Le retour de Jamil
Un spectacle et un nouvel album
Yves Boudreau / 7Jours 2009-10-06 14:00:14
Jamil © Archives TVA
Après avoir subi un grave AVC, le chanteur Jamil lance un nouvel album, À bas les roses!, et reprend son spectacle au Lion d’Or.
De toute évidence, le chanteur, le «roi de la Plaza» (il est propriétaire, avec des associés, du Petit Medley et du Gainsbar, sur la Plaza Saint-Hubert), est en forme. Tout de noir vêtu, avec sa redingote, il porte des bottes en caoutchouc quelque peu boueuses: «J’arrive de la campagne. J’ai fait l’acquisition d’une petite ferme où j’élève 70 canards et 25 chapons. D’ici deux semaines, je n’aurai plus d’animaux, je les envoie à l’abattoir.»
Jamil marche avec une canne, mais il récupère quand même assez bien de l’AVC qu’il a subi, l’automne dernier: «J’ai eu très peur. J’étais chez moi et je me suis mis à avoir un mal de tête terrible. Puis, tout s’est mis à tourner autour de moi. Je savais que je faisais un AVC. J’ai quand même pu composer le 911, et les ambulanciers m’ont conduit à l’hôpital Notre-Dame. Je n’ai perdu conscience qu’à mon arrivée à l’hôpital. J’ai eu une première intervention au cerveau, un drainage qui n’a pas fonctionné, puis on m’en a fait un second qui a donné de bons résultats.»
Jamil se considère quand même comme chanceux de s’en sortir ainsi: «Présentement, je manque encore d’équilibre; c’est pourquoi je marche avec une canne, et ma main gauche n’a pas retrouvé sa motricité. Je ne peux plus jouer de la guitare et, comme je suis gaucher, j’ai de la difficulté à écrire. Quand je prends ma guitare, je joue comme un débutant de quatre ans qui ne parvient pas à mettre ses doigts sur les bonnes cordes. Je me donne cinq ans pour retrouver cette motricité.»

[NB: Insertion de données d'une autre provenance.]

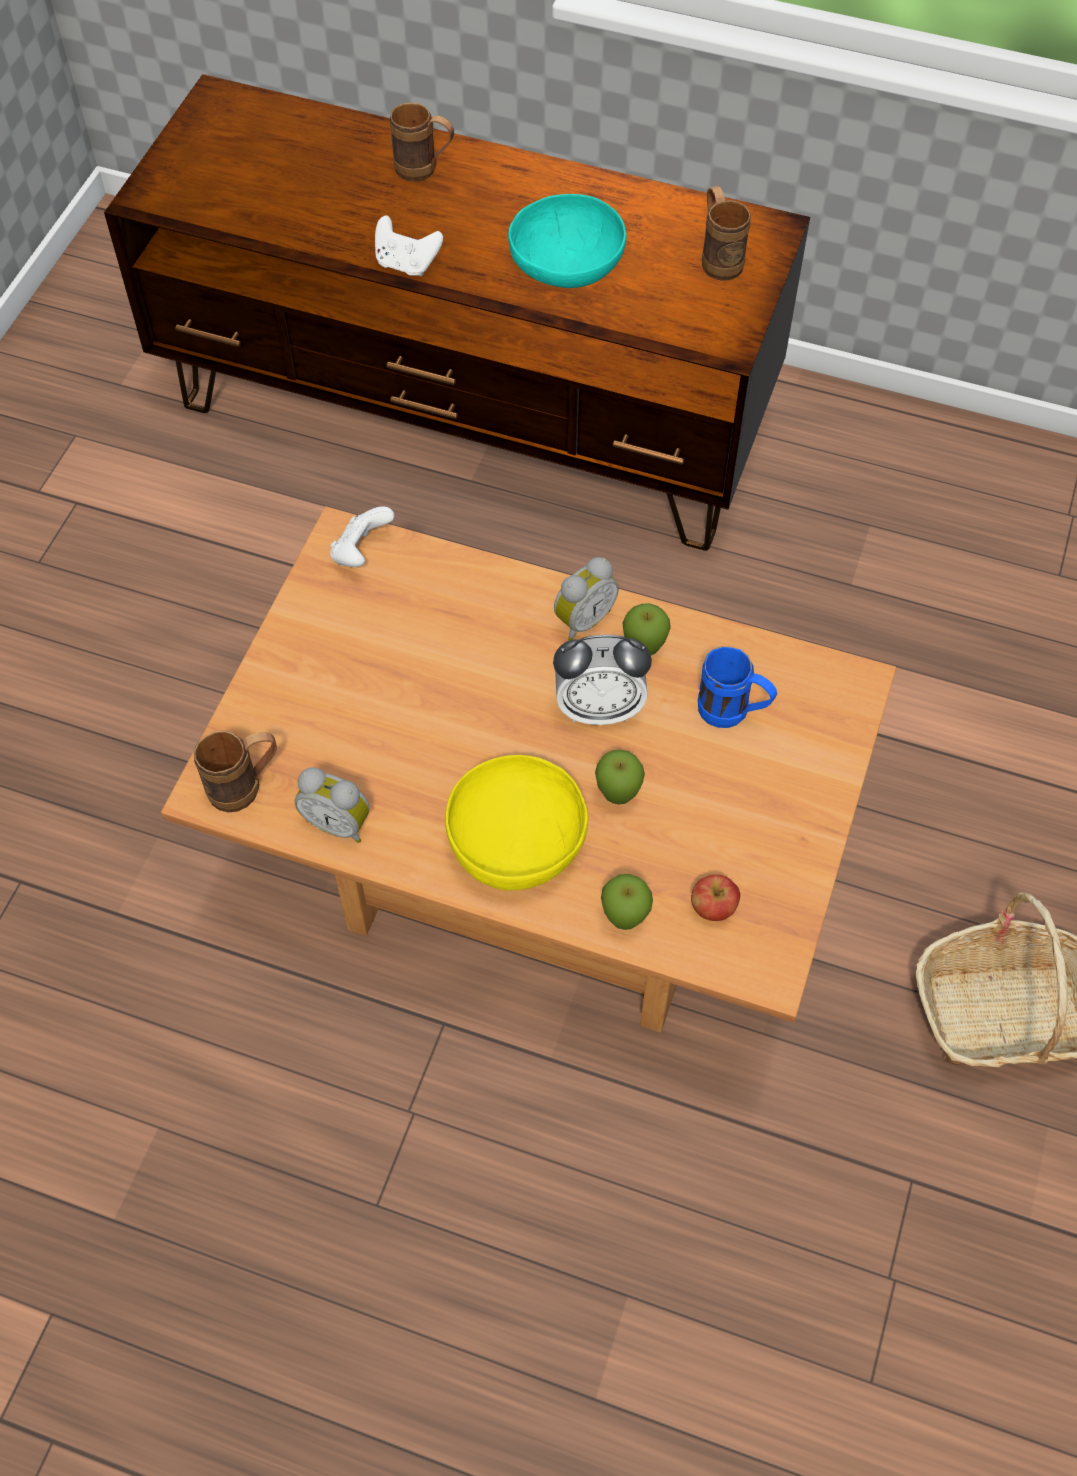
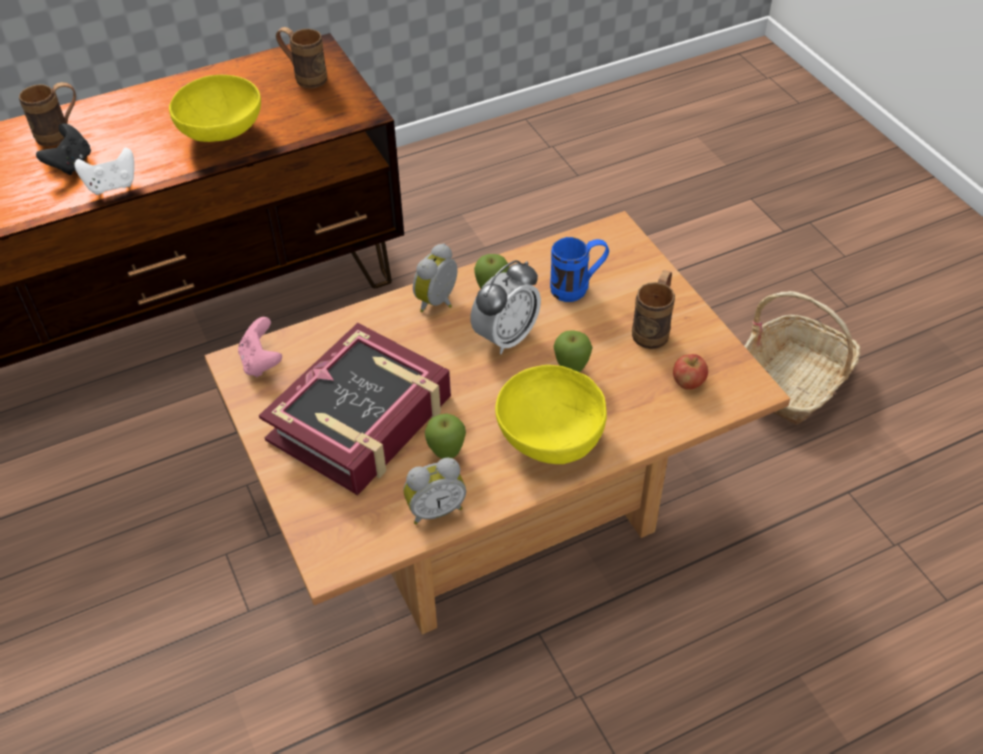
camera: 45 degrees left, 10 degrees down
(246, 787) = (352, 538): brown mug -> brown mug (654, 329)
(361, 553) = (261, 362): white game controller -> pink game controller
(378, 682) = (361, 419): none -> book
(398, 212) = (71, 164): none -> black game controller
(566, 271) = (222, 132): turquoise bowl -> yellow bowl
(582, 619) = (439, 302): alarm clock -> alarm clock turned 150 degrees counterclockwise
(624, 919) = (653, 424): apple -> apple (446, 454)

Un album et le retour sur scène
Avant que son accident se produise, Jamil connaissait un beau succès sur scène. «Je reprends mon spectacle là où je l’avais laissé, à la différence que je ne joue pas de la guitare. J’ai aussi ajouté une chanson, Délivre-moi, qui figure sur mon prochain album. Heureusement, ma prononciation n’a pas été trop affectée. Je dois faire des exercices avec un crayon dans la bouche, mais j’articule quand même bien.»
«Pour le spectacle que je présente au Lion d’Or, à compter du mercredi 7 octobre, nous serons sept sur scène, avec des cuivres. Ça va «groover». Mes spectacles, c’est comme une réunion d’amis. Quand j’invite des gens chez moi, je pense qu’on ne s’ennuie pas. C’est la même chose pour mes shows.» Il est possible que Jamil soit un peu plus nerveux cette fois-ci, mais il s’en défend bien: «Je n’ai pas le droit d’avoir de stress, ni de boire trop d’alcool, mes médecins me l’ont bien dit. Alors, je ne m’énerve pas et je me donne le droit à l’erreur. Je sais que les gens vont comprendre.»
Quant à la sortie de À bas les roses! (en référence aux hommes roses), Jamil avoue qu’il va en surprendre plusieurs: «Comme je ne pouvais pas composer de musique à cause de mon incapacité à jouer de la guitare, j’ai trouvé dans mes tiroirs des chansons que je n’avais jamais mises dans mes disques précédents. Il s’agit uniquement de ballades. Les ballades ne cadraient pas avec le style de mes disques précédents.»
«En plus, comme je n’aime pas faire de ballades dans mes spectacles, j’ai peur d’embêter les gens, toutes les chansons de ce nouvel album sont inconnues.» Le lancement de À bas les roses! se fera le jeudi 8 octobre, au Lion d’Or, avant son spectacle.
Président d’honneur de l’Association des personnes aphasiques
Au mois d’octobre, l’Association québécoise des personnes aphasiques tiendra son congrès à Montréal, et Jamil en sera le président d’honneur: «À cause de mon accident, on m’a proposé d’être le président d’honneur de ce congrès. L’aphasie est une perte totale ou partielle de la capacité de communiquer chez un individu qui avait, par le passé, un langage normal. Même si je m’exprime sans difficulté, je comprends très bien ce que ces gens peuvent vivre.»
Jamil, en spectacle au Lion d’Or, du 7 au 9 octobre, et la sortie de son album À bas les roses!, le 7 octobre.